Denton m’observait avec une expression amusée.
— Est-ce la première fois que vous allez aussi loin au nord de l’optimum ? me demanda-t-il.
— C’est exact.
— Mais vous avez voyagé dans le passé. Qu’est-il arrivé quand vous êtes revenu à la ville ?
— Une attaque était en cours…
— Oui… mais combien de temps s’était écoulé ?
— Plus de cent dix kilomètres.
— Était-ce davantage que vous n’aviez pensé ?
— Oui. Je pensais n’être resté absent que quelques jours… soit trois ou quatre kilomètres dans le temps.
— Bon. (Denton se remit en route et je le suivis.) Le contraire se produit si vous allez au nord de l’optimum.
— Que voulez-vous dire ?
— Personne ne vous a jamais parlé des valeurs subjectives du temps ? (Mon expression d’ahurissement lui répondit.) Si vous allez n’importe où au sud de l’optimum, le temps subjectif se ralentit. Plus vous allez au sud, plus c’est sensible. Dans la ville l’échelle temporelle est plus ou moins normale tant qu’elle est proche de l’optimum, si bien qu’à votre retour du passé, il vous semble que la ville a beaucoup plus avancé qu’il n’est possible.
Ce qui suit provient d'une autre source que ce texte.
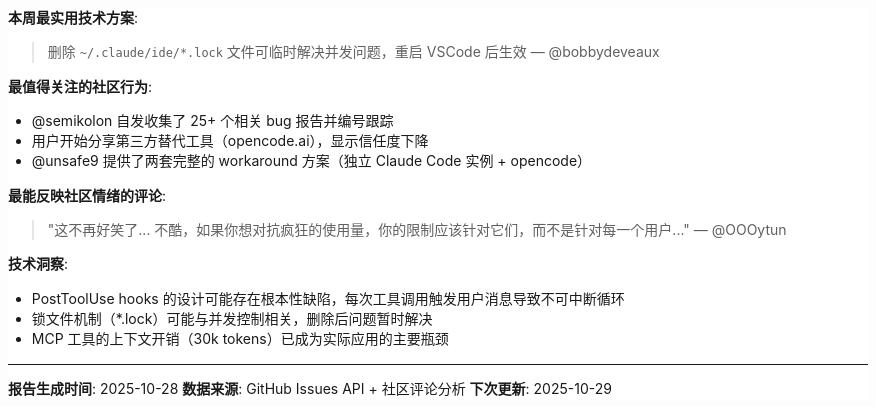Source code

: **本周最实用技术方案**:
> 删除 `~/.claude/ide/*.lock` 文件可临时解决并发问题，重启 VSCode 后生效 — @bobbydeveaux

**最值得关注的社区行为**:
- @semikolon 自发收集了 25+ 个相关 bug 报告并编号跟踪
- 用户开始分享第三方替代工具（opencode.ai），显示信任度下降
- @unsafe9 提供了两套完整的 workaround 方案（独立 Claude Code 实例 + opencode）

**最能反映社区情绪的评论**:
> "这不再好笑了... 不酷，如果你想对抗疯狂的使用量，你的限制应该针对它们，而不是针对每一个用户..." — @OOOytun

**技术洞察**:
- PostToolUse hooks 的设计可能存在根本性缺陷，每次工具调用触发用户消息导致不可中断循环
- 锁文件机制（*.lock）可能与并发控制相关，删除后问题暂时解决
- MCP 工具的上下文开销（30k tokens）已成为实际应用的主要瓶颈

---

**报告生成时间**: 2025-10-28
**数据来源**: GitHub Issues API + 社区评论分析
**下次更新**: 2025-10-29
— Mais nous étions au nord ?
— Oui, et c’est l’effet opposé. Pendant que nous chevauchons au nord, notre échelle de temps subjective s’accélère, si bien que la cité ne paraît pas avoir bougé du tout. D’après mon expérience je pense que vous vous apercevrez qu’il ne s’est écoulé que quatre jours environ dans la ville pendant notre absence. C’est difficile à calculer pour le moment, car la cité elle-même est plus au sud de l’optimum que l’ordinaire.
Je restai quelques instants silencieux, m’efforçant de digérer cette idée. Puis je demandai :
— Donc, si la ville elle-même pouvait passer au nord de l’optimum, elle n’aurait plus autant de kilomètres à parcourir ? Elle pourrait s’immobiliser ?
— Non. Il faut qu’elle se déplace toujours.
— Mais si le lieu où nous étions ralentit le temps, la ville trouverait avantage à y séjourner.
— Non, fit-il encore. L’élément différentiel dans le temps subjectif est relatif.
— Je ne comprends pas, dis-je avec franchise.
Nous remontions à présent la vallée en direction du col. Dans quelques minutes nous verrions la ville, si elle était vraiment où Denton l’avait affirmé.